[begin ENTRIES PROVIDED]

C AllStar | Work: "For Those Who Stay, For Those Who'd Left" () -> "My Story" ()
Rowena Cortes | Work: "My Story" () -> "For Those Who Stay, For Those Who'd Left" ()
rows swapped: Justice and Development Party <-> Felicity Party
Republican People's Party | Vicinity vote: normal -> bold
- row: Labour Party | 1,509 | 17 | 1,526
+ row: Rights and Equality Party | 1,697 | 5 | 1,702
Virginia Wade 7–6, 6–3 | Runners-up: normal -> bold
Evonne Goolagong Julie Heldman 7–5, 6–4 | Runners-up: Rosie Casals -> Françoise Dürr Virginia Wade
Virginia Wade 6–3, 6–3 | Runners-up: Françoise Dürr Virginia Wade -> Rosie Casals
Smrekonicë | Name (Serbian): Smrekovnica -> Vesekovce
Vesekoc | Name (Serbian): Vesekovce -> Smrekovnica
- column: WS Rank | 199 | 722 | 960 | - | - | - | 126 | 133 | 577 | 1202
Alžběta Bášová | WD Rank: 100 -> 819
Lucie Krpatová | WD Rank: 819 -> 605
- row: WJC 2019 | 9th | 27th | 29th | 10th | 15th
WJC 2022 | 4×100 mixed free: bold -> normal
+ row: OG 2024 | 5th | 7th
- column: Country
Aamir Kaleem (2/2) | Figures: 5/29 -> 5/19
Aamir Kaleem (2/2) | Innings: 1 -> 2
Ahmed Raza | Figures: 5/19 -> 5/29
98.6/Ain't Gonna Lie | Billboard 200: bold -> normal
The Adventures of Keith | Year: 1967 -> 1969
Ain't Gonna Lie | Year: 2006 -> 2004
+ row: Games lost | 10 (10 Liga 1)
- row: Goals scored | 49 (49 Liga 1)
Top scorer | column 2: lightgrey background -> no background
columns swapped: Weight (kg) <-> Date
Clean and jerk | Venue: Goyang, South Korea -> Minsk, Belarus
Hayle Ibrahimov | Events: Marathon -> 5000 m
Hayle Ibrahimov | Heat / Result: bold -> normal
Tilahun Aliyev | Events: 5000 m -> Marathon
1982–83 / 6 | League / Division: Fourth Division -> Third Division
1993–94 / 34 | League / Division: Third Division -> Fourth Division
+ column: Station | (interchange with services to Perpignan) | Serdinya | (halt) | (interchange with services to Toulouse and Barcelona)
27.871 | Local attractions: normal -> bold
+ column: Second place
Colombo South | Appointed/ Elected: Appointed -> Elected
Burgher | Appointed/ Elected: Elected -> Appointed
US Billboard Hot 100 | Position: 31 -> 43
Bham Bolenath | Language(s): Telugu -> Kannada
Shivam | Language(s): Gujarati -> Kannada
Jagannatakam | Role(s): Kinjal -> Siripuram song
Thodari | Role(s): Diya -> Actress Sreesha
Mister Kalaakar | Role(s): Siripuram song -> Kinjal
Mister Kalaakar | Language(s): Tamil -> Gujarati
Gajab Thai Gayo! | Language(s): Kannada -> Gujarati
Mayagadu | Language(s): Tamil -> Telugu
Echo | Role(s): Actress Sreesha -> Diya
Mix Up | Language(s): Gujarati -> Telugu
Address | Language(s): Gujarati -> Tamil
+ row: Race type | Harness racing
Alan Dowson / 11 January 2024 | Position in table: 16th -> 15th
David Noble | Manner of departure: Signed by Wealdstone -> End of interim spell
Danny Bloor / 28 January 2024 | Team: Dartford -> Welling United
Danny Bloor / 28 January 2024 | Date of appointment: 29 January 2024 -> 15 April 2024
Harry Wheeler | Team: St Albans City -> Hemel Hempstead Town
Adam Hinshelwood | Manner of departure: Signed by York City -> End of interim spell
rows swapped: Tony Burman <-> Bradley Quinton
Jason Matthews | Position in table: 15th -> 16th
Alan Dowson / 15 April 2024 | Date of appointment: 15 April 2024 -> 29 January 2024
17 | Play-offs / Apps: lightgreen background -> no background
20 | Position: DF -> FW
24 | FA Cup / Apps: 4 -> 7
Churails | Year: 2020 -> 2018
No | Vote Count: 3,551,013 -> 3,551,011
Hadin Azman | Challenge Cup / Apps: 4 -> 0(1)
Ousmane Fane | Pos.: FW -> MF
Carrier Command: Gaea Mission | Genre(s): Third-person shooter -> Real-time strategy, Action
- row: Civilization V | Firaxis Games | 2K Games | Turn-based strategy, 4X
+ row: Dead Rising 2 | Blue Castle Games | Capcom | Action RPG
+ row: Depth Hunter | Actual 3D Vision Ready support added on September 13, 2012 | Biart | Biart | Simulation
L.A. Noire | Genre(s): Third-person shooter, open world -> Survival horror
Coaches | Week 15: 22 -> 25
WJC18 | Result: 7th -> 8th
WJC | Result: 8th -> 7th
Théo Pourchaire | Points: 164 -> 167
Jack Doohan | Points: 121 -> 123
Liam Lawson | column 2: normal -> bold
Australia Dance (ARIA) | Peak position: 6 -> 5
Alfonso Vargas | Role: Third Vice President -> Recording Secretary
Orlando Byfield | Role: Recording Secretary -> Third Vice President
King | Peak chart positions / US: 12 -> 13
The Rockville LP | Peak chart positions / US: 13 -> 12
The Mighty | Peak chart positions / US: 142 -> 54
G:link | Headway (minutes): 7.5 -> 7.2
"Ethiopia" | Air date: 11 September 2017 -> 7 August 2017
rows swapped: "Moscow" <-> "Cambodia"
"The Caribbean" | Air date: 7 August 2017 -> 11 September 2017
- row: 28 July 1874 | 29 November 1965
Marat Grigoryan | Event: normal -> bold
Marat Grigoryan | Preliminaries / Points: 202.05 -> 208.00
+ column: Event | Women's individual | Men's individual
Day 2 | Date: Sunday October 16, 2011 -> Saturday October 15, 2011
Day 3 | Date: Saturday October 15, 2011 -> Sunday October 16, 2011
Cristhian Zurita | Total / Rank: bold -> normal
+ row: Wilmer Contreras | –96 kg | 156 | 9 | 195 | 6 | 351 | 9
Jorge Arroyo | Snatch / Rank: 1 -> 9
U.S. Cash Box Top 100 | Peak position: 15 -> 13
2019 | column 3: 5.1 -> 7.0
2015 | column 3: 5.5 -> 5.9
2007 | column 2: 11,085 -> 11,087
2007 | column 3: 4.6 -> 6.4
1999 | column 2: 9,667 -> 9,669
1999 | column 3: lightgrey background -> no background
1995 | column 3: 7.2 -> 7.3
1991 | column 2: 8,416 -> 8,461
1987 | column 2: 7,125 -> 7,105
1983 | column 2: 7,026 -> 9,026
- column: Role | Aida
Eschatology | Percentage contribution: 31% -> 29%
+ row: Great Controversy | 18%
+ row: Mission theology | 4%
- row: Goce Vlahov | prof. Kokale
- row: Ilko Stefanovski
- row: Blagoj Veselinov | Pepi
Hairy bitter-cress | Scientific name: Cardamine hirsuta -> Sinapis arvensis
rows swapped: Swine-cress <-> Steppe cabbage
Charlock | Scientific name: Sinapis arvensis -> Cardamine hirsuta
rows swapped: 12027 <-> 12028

[end ENTRIES PROVIDED]

TASK REQUIREMENTS
Present every line of the records above as a numbered list, omitting any blank lines.

ANSWER TO THIS PROBLEM
1. C AllStar | Work: "For Those Who Stay, For Those Who'd Left" () -> "My Story" ()
2. Rowena Cortes | Work: "My Story" () -> "For Those Who Stay, For Those Who'd Left" ()
3. rows swapped: Justice and Development Party <-> Felicity Party
4. Republican People's Party | Vicinity vote: normal -> bold
5. - row: Labour Party | 1,509 | 17 | 1,526
6. + row: Rights and Equality Party | 1,697 | 5 | 1,702
7. Virginia Wade 7–6, 6–3 | Runners-up: normal -> bold
8. Evonne Goolagong Julie Heldman 7–5, 6–4 | Runners-up: Rosie Casals -> Françoise Dürr Virginia Wade
9. Virginia Wade 6–3, 6–3 | Runners-up: Françoise Dürr Virginia Wade -> Rosie Casals
10. Smrekonicë | Name (Serbian): Smrekovnica -> Vesekovce
11. Vesekoc | Name (Serbian): Vesekovce -> Smrekovnica
12. - column: WS Rank | 199 | 722 | 960 | - | - | - | 126 | 133 | 577 | 1202
13. Alžběta Bášová | WD Rank: 100 -> 819
14. Lucie Krpatová | WD Rank: 819 -> 605
15. - row: WJC 2019 | 9th | 27th | 29th | 10th | 15th
16. WJC 2022 | 4×100 mixed free: bold -> normal
17. + row: OG 2024 | 5th | 7th
18. - column: Country
19. Aamir Kaleem (2/2) | Figures: 5/29 -> 5/19
20. Aamir Kaleem (2/2) | Innings: 1 -> 2
21. Ahmed Raza | Figures: 5/19 -> 5/29
22. 98.6/Ain't Gonna Lie | Billboard 200: bold -> normal
23. The Adventures of Keith | Year: 1967 -> 1969
24. Ain't Gonna Lie | Year: 2006 -> 2004
25. + row: Games lost | 10 (10 Liga 1)
26. - row: Goals scored | 49 (49 Liga 1)
27. Top scorer | column 2: lightgrey background -> no background
28. columns swapped: Weight (kg) <-> Date
29. Clean and jerk | Venue: Goyang, South Korea -> Minsk, Belarus
30. Hayle Ibrahimov | Events: Marathon -> 5000 m
31. Hayle Ibrahimov | Heat / Result: bold -> normal
32. Tilahun Aliyev | Events: 5000 m -> Marathon
33. 1982–83 / 6 | League / Division: Fourth Division -> Third Division
34. 1993–94 / 34 | League / Division: Third Division -> Fourth Division
35. + column: Station | (interchange with services to Perpignan) | Serdinya | (halt) | (interchange with services to Toulouse and Barcelona)
36. 27.871 | Local attractions: normal -> bold
37. + column: Second place
38. Colombo South | Appointed/ Elected: Appointed -> Elected
39. Burgher | Appointed/ Elected: Elected -> Appointed
40. US Billboard Hot 100 | Position: 31 -> 43
41. Bham Bolenath | Language(s): Telugu -> Kannada
42. Shivam | Language(s): Gujarati -> Kannada
43. Jagannatakam | Role(s): Kinjal -> Siripuram song
44. Thodari | Role(s): Diya -> Actress Sreesha
45. Mister Kalaakar | Role(s): Siripuram song -> Kinjal
46. Mister Kalaakar | Language(s): Tamil -> Gujarati
47. Gajab Thai Gayo! | Language(s): Kannada -> Gujarati
48. Mayagadu | Language(s): Tamil -> Telugu
49. Echo | Role(s): Actress Sreesha -> Diya
50. Mix Up | Language(s): Gujarati -> Telugu
51. Address | Language(s): Gujarati -> Tamil
52. + row: Race type | Harness racing
53. Alan Dowson / 11 January 2024 | Position in table: 16th -> 15th
54. David Noble | Manner of departure: Signed by Wealdstone -> End of interim spell
55. Danny Bloor / 28 January 2024 | Team: Dartford -> Welling United
56. Danny Bloor / 28 January 2024 | Date of appointment: 29 January 2024 -> 15 April 2024
57. Harry Wheeler | Team: St Albans City -> Hemel Hempstead Town
58. Adam Hinshelwood | Manner of departure: Signed by York City -> End of interim spell
59. rows swapped: Tony Burman <-> Bradley Quinton
60. Jason Matthews | Position in table: 15th -> 16th
61. Alan Dowson / 15 April 2024 | Date of appointment: 15 April 2024 -> 29 January 2024
62. 17 | Play-offs / Apps: lightgreen background -> no background
63. 20 | Position: DF -> FW
64. 24 | FA Cup / Apps: 4 -> 7
65. Churails | Year: 2020 -> 2018
66. No | Vote Count: 3,551,013 -> 3,551,011
67. Hadin Azman | Challenge Cup / Apps: 4 -> 0(1)
68. Ousmane Fane | Pos.: FW -> MF
69. Carrier Command: Gaea Mission | Genre(s): Third-person shooter -> Real-time strategy, Action
70. - row: Civilization V | Firaxis Games | 2K Games | Turn-based strategy, 4X
71. + row: Dead Rising 2 | Blue Castle Games | Capcom | Action RPG
72. + row: Depth Hunter | Actual 3D Vision Ready support added on September 13, 2012 | Biart | Biart | Simulation
73. L.A. Noire | Genre(s): Third-person shooter, open world -> Survival horror
74. Coaches | Week 15: 22 -> 25
75. WJC18 | Result: 7th -> 8th
76. WJC | Result: 8th -> 7th
77. Théo Pourchaire | Points: 164 -> 167
78. Jack Doohan | Points: 121 -> 123
79. Liam Lawson | column 2: normal -> bold
80. Australia Dance (ARIA) | Peak position: 6 -> 5
81. Alfonso Vargas | Role: Third Vice President -> Recording Secretary
82. Orlando Byfield | Role: Recording Secretary -> Third Vice President
83. King | Peak chart positions / US: 12 -> 13
84. The Rockville LP | Peak chart positions / US: 13 -> 12
85. The Mighty | Peak chart positions / US: 142 -> 54
86. G:link | Headway (minutes): 7.5 -> 7.2
87. "Ethiopia" | Air date: 11 September 2017 -> 7 August 2017
88. rows swapped: "Moscow" <-> "Cambodia"
89. "The Caribbean" | Air date: 7 August 2017 -> 11 September 2017
90. - row: 28 July 1874 | 29 November 1965
91. Marat Grigoryan | Event: normal -> bold
92. Marat Grigoryan | Preliminaries / Points: 202.05 -> 208.00
93. + column: Event | Women's individual | Men's individual
94. Day 2 | Date: Sunday October 16, 2011 -> Saturday October 15, 2011
95. Day 3 | Date: Saturday October 15, 2011 -> Sunday October 16, 2011
96. Cristhian Zurita | Total / Rank: bold -> normal
97. + row: Wilmer Contreras | –96 kg | 156 | 9 | 195 | 6 | 351 | 9
98. Jorge Arroyo | Snatch / Rank: 1 -> 9
99. U.S. Cash Box Top 100 | Peak position: 15 -> 13
100. 2019 | column 3: 5.1 -> 7.0
101. 2015 | column 3: 5.5 -> 5.9
102. 2007 | column 2: 11,085 -> 11,087
103. 2007 | column 3: 4.6 -> 6.4
104. 1999 | column 2: 9,667 -> 9,669
105. 1999 | column 3: lightgrey background -> no background
106. 1995 | column 3: 7.2 -> 7.3
107. 1991 | column 2: 8,416 -> 8,461
108. 1987 | column 2: 7,125 -> 7,105
109. 1983 | column 2: 7,026 -> 9,026
110. - column: Role | Aida
111. Eschatology | Percentage contribution: 31% -> 29%
112. + row: Great Controversy | 18%
113. + row: Mission theology | 4%
114. - row: Goce Vlahov | prof. Kokale
115. - row: Ilko Stefanovski
116. - row: Blagoj Veselinov | Pepi
117. Hairy bitter-cress | Scientific name: Cardamine hirsuta -> Sinapis arvensis
118. rows swapped: Swine-cress <-> Steppe cabbage
119. Charlock | Scientific name: Sinapis arvensis -> Cardamine hirsuta
120. rows swapped: 12027 <-> 12028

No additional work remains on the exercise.